More than 460 undergraduates and 340 graduate
students participated in Marymount University’s 58th Commencement Ceremonies at DAR Constitution Hall on May 10.
Gwen Ifill, moderator and managing editor of Washington Week and senior correspondent for The NewsHour with
Jim Lehrer, gave the undergraduate address. The
Honorable Robert M. Kimmitt, who served as Deputy Secretary of the U.S. Treasury from August 2005 through January 2009, delivered the address to the graduate students. Both were awarded the honorary degree Doctor
of Humane Letters.
A posthumous honorary degree was also awarded to John
Gioia, a prominent businessman and longtime friend of Marymount who died in December 2008. Mr. Gioia was a member of the University’s Business School Board of Visitors from 1999 through 2008, serving as that board’s chairman from 2001 through 2003. In 2002 he was elected to Marymount’s Board of Trustees; he remained an active Trustee until his death.
At the graduate ceremony, Marymount’s first Majella Berg Medal was presented to Rose Benté Lee. The medal was established in 2008 as the University’s highest honor. It will be awarded periodically in recognition of outstanding accomplishments that are consonant with Marymount’s mission. Mrs. Lee, who has served on the University’s Board of Trustees for more than two decades and been a generous supporter of many MU projects, was honored for her dedication to Marymount University’s mission, her lifelong devotion to the Catholic Church, and her commitment to helping others.
A theme that emerged at both ceremonies was the importance of having strong values and a commitment to service. At the undergraduate ceremony, Gwen Ifill commented on recent historic firsts, including the election of the first African-American president and the role that the college-age generation played in the process. She applauded their involvement, but said, “True history is not about firsts. It’s about the maturing of an entire generation that stepped up to the plate. …This is an era of possibility, and you were part of it, no matter what candidate you voted for.” She added that life would be full of such “breakthrough moments” and told Marymount’s Class of 2009, “Yours was a values-based education, so you know your values and are prepared to defend them. …When something really matters to you, you have to speak up.” Ms. Ifill concluded her address by urging the graduates to “rise to the challenges, make hard choices, and apply learned lessons well.” Above all, she said, “Understand that learning does not end here today; it is just beginning.”
At the graduate ceremony, Mr. Kimmitt also discussed values and the changing times.
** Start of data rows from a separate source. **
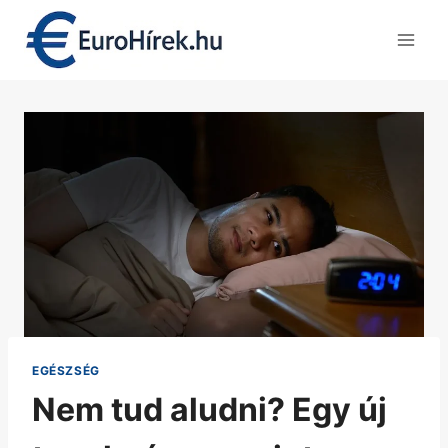
Skip
to
content
EGÉSZSÉG
Nem tud aludni? Egy új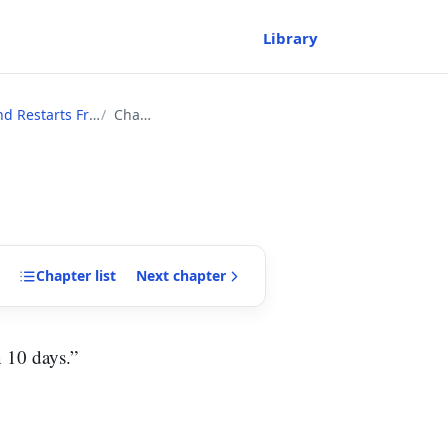
Library
l 1 as Classless~
Chapter
Chapter
list
Next
chapter
n 10 days.”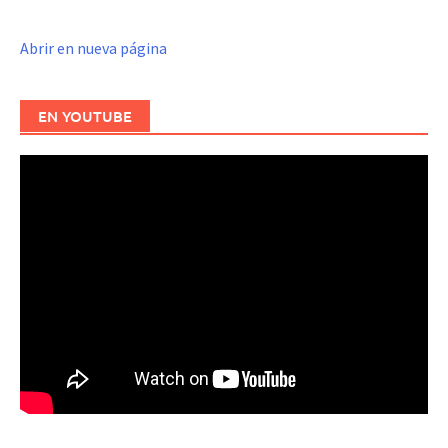
Abrir en nueva página
EN YOUTUBE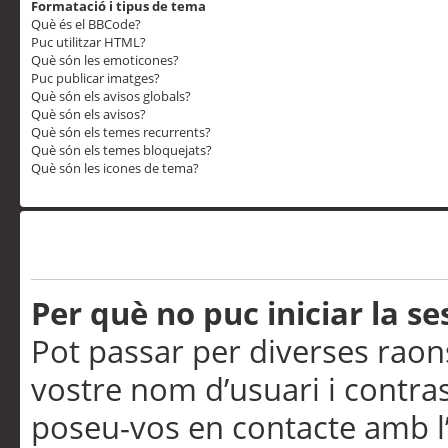
Formatació i tipus de tema
Què és el BBCode?
Puc utilitzar HTML?
Què són les emoticones?
Puc publicar imatges?
Què són els avisos globals?
Què són els avisos?
Què són els temes recurrents?
Què són els temes bloquejats?
Què són les icones de tema?
Problemes d’inici de sess
Per què no puc iniciar la se
Pot passar per diverses raon
vostre nom d’usuari i contra
poseu-vos en contacte amb l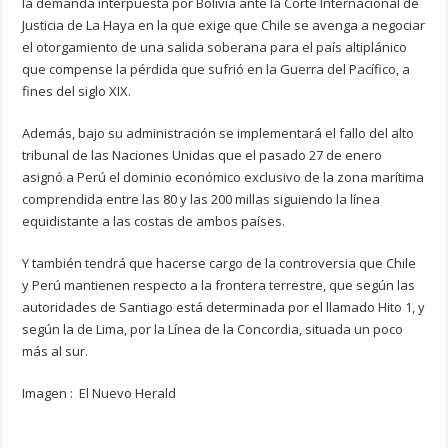
la demanda interpuesta por Bolivia ante la Corte Internacional de
Justicia de La Haya en la que exige que Chile se avenga a negociar
el otorgamiento de una salida soberana para el país altiplánico
que compense la pérdida que sufrió en la Guerra del Pacífico, a
fines del siglo XIX.
Además, bajo su administración se implementará el fallo del alto
tribunal de las Naciones Unidas que el pasado 27 de enero
asignó a Perú el dominio económico exclusivo de la zona marítima
comprendida entre las 80 y las 200 millas siguiendo la línea
equidistante a las costas de ambos países.
Y también tendrá que hacerse cargo de la controversia que Chile
y Perú mantienen respecto a la frontera terrestre, que según las
autoridades de Santiago está determinada por el llamado Hito 1, y
según la de Lima, por la Línea de la Concordia, situada un poco
más al sur.
Imagen : El Nuevo Herald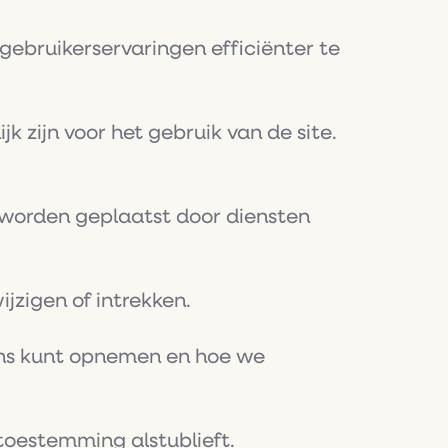
gebruikerservaringen efficiënter te
 zijn voor het gebruik van de site.
 worden geplaatst door diensten
zigen of intrekken.
 ons kunt opnemen en hoe we
toestemming alstublieft.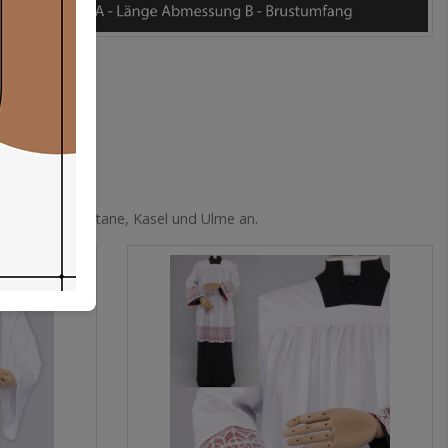
ewänder wie Soutane, Kasel und Ulme an.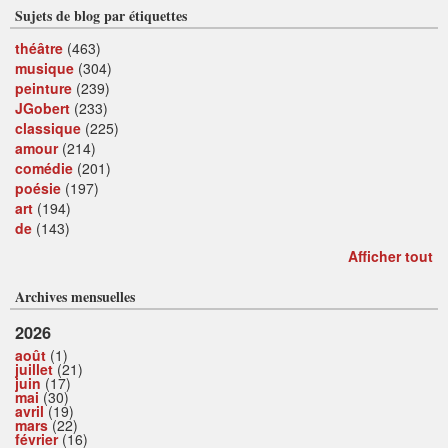
Sujets de blog par étiquettes
théâtre
(463)
musique
(304)
peinture
(239)
JGobert
(233)
classique
(225)
amour
(214)
comédie
(201)
poésie
(197)
art
(194)
de
(143)
Afficher tout
Archives mensuelles
2026
août
(1)
juillet
(21)
juin
(17)
mai
(30)
avril
(19)
mars
(22)
février
(16)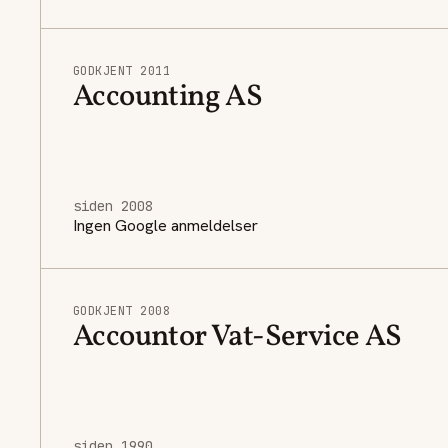
GODKJENT 2011
Accounting AS
siden 2008
Ingen Google anmeldelser
GODKJENT 2008
Accountor Vat-Service AS
siden 1990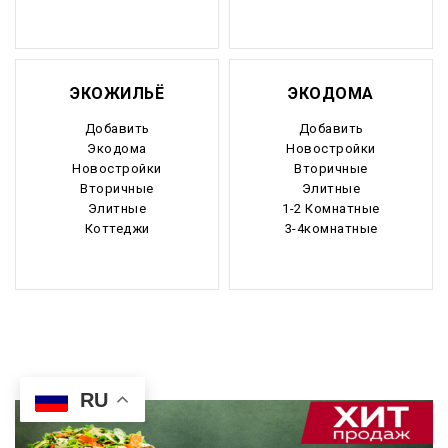
ЭКОЖИЛЬЁ
ЭКОДОМА
Добавить
Добавить
Экодома
Новостройки
Новостройки
Вторичные
Вторичные
Элитные
Элитные
1-2 Комнатные
Коттеджи
3-4комнатные
RU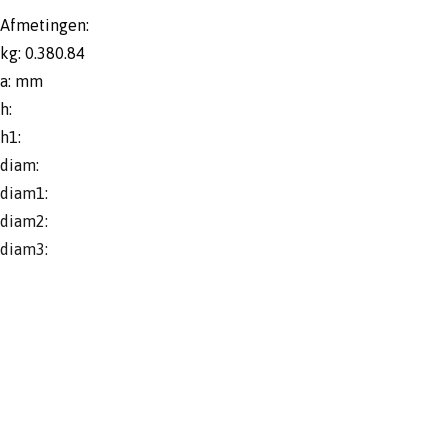
Afmetingen:
kg: 0.380.84
a: mm
h:
h1:
diam:
diam1:
diam2:
diam3: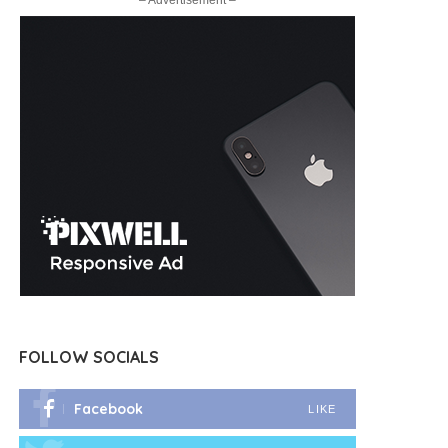
– Advertisement –
FOLLOW SOCIALS
Facebook
LIKE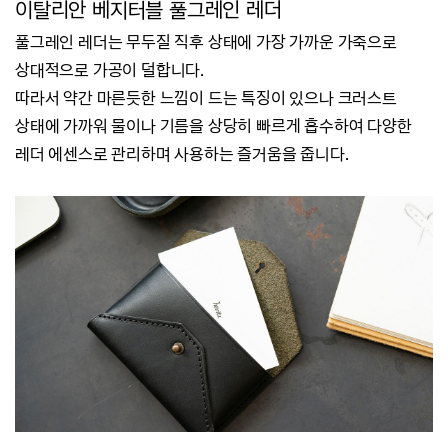
이탈리안 베지터블 풀그레인 레더
풀그레인 레더는 무두질 직후 상태에 가장 가까운 가죽으로
상대적으로 가공이 덜합니다.
따라서 약간 마른듯한 느낌이 드는 특징이 있으나 크러스트
상태에 가까워 물이나 기름을 상당히 빠르게 흡수하여
다양한
레더 에센스로 관리하며 사용하는 즐거움을 줍니다.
He noted, “It’s said that the only constant your generation will face is change; I would say ‘the only constant you will face is accelerating change.’ Change is hard, but no other people are better able to deal with it than Americans, and we will rise to the challenge.” He told the graduates that they are well prepared for their professional pursuits, saying, “Marymount has given you the training and experience to seize opportunities. …You have a first-class degree from a first-class institution.” Mr. Kimmitt also pointed out that “a life well led involves service to others.” He concluded his remarks by telling the Class of 2009, “We’re proud of you; we’re counting on you.”
Student speakers Brendan Bell (Communication/Theology and Religious Studies), who spoke for the undergraduate class, and Thomas Burke (M.B.A.), who spoke on behalf of the graduate students, expressed gratitude to family, friends, and the University community.
Recognition Day Honors
A number of student awards were presented at the 2009 Recognition Day ceremony, held the evening before Commencement.
- The Bishop Ireton Award, for having the greatest influence of good on one’s companions, was presented to Geoffrey Kamau (Nursing) and Steven Krzanowski (Communication).
- The Sister Majella Berg Service Award, for the most significant contribution in the area of community service, went to Rachael Shumaker (Communication).
- The Mother Butler Gold Medal, for the greatest devotion to the ideals of Marymount, was awarded to Yen Le (Information Technology).